Feb 21 2001

Light at the end of the Big Prison

Published by at 12:00 am under Articles,Palestinian politics

Samir Awad is an American Palestinian architectural engineer. He has been working with the Kansas City bases Engineering company for the past five years where he lives with his 85-year old grandmother Huda. Earlier this month and because of a change of jobs he decided to pay his parents in Bethlehem a visit. Last Sunday, a day before he had to start his new job, he headed for Ben Gurion airport to take the KLM flight headed for Kansas City. But his trip was not to take place. He was refused travel by the Israeli security at the airport. His American passport couldn’t help him. He was told Palestinians were banned from travel as a result of the Egged bus incident in Tel Aviv a few days earlier.

Four days later and after a lawyer submitted preliminary application to the Israeli high court he was allowed to travel. He had to provide proof of employment, a letter from his grandmother’s doctor that she needs help because of a recent broken hip as well as a high power attorney’s intervention just to be able to leave Israel.

Nahed Awwad, a Palestinian from Bethlehem was unable to return after a short visit to her aunt in Jordan because the Jordan River bridge was closed to Palestinians including those who found themselves trapped outside their homes.

Samir and Nahed’s cases are not unique. Hundreds if not thousands of Palestinians have been unable to travel in and out of the country. This latest closure is the most severe that the areas occupied since 1967 have witnessed.

In 1993 Israel began this closure policy by forcing Palestinians who wish to enter Jerusalem or Israel to obtain a permit. That closure has continued since then but to this closure many more layers have been added in recent years and especially in the past four months.

Since last October a new reverse closure was implemented. Under the claim of protecting its citizens, Israelis were no longer allowed entry into Palestinian areas. While this policy might be understood as far as Jewish Israelis were concerned, it made little sense when it was applied to Palestinians from Jerusalem or from Israel. The irony also was that the only people in real danger, namely Jewish settlers, were not prevented from entering the Palestinian territories. The safe passage road between Gaza and the West Bank was quickly closed after the start of the Intifada.

Next came the internal closure. Cities were cut off from their natural connections to the nearby villages. With a rural population in the West Bank of 60% this meant a major blow to the normal flow of people going to work, schools, and universities. In Gaza the already overcrowded and strangled strip was cut off into four areas each isolated from the other.

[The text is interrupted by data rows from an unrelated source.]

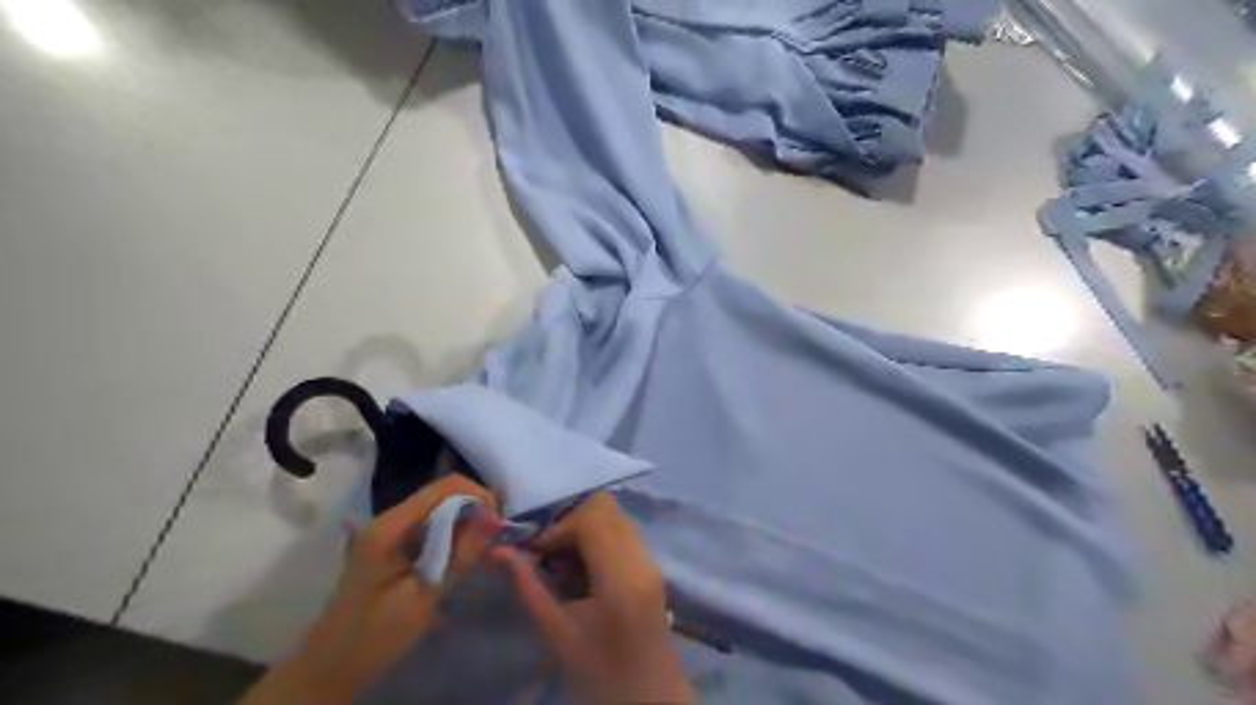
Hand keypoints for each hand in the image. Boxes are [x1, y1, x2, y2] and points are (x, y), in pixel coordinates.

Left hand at [240, 474, 500, 703]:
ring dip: (464, 523)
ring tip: (479, 552)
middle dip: (474, 511)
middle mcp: (388, 517)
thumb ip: (460, 555)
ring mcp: (387, 529)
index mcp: (391, 526)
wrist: (329, 667)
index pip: (446, 486)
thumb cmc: (375, 635)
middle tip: (491, 543)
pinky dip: (450, 534)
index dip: (479, 497)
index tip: (496, 527)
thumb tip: (495, 519)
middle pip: (443, 493)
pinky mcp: (390, 543)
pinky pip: (429, 525)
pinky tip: (457, 559)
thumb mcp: (424, 597)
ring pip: (438, 508)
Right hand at [488, 492, 689, 703]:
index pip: (591, 518)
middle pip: (606, 507)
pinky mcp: (652, 566)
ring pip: (614, 516)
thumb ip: (529, 587)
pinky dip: (597, 538)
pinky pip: (621, 532)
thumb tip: (499, 552)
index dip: (557, 527)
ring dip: (583, 528)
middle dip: (570, 521)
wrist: (650, 699)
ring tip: (562, 563)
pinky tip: (582, 570)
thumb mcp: (557, 634)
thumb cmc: (600, 674)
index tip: (536, 554)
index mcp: (621, 577)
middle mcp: (642, 558)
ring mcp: (651, 560)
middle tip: (548, 553)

Throughout this period as has been since 1967, the bridge crossing to Jordan was not affected. Even when the Rafah crossing and the Gaza Airport were closed, the West Bank’s only exit to the outside world continued to be open. But the open bridge policy, this last sign of the late Moshe Dayan’s pride and joy fell victim to the bankrupt policy of the Israelis.

What is so amazing is that the strict ban on travel both departing and entering was caused by an act of a person whom the Israelis themselves had allowed to travel and even drive an Israeli bus. The driver Abu Ulba from Gaza had received clearance from the Israeli security, his record was spotless and his profile, (married with five children,) was unlike anyone who might be involved in such an operation. While the Israelis punished all three million Palestinians for this action, the direct family of Abu Ulba didn’t go unnoticed. Israel radio reported that members of the extended Abu Ulba  family will not be allowed to travel (as if all Palestinians are) and that his family members will no longer be allowed to drive an Israel bus carrying workers, and finally that they will not be allowed to work in the industrial zone which was built near the Erez checkpoint.

This depressing news not withstanding my brother Jonathan, normally a pessimist was in a hopeful mood this week. He had been hearing the news in Hebrew all last week and he told me that almost all the security officials interviewed on the radio were saying to the Israeli listeners that they have tried everything against Palestinians and that they don’t know what else they can do.  For Jonathan this was a sign of hope.

If this is the darkest moment in the tunnel, I mean big prison, there must be a light at the end.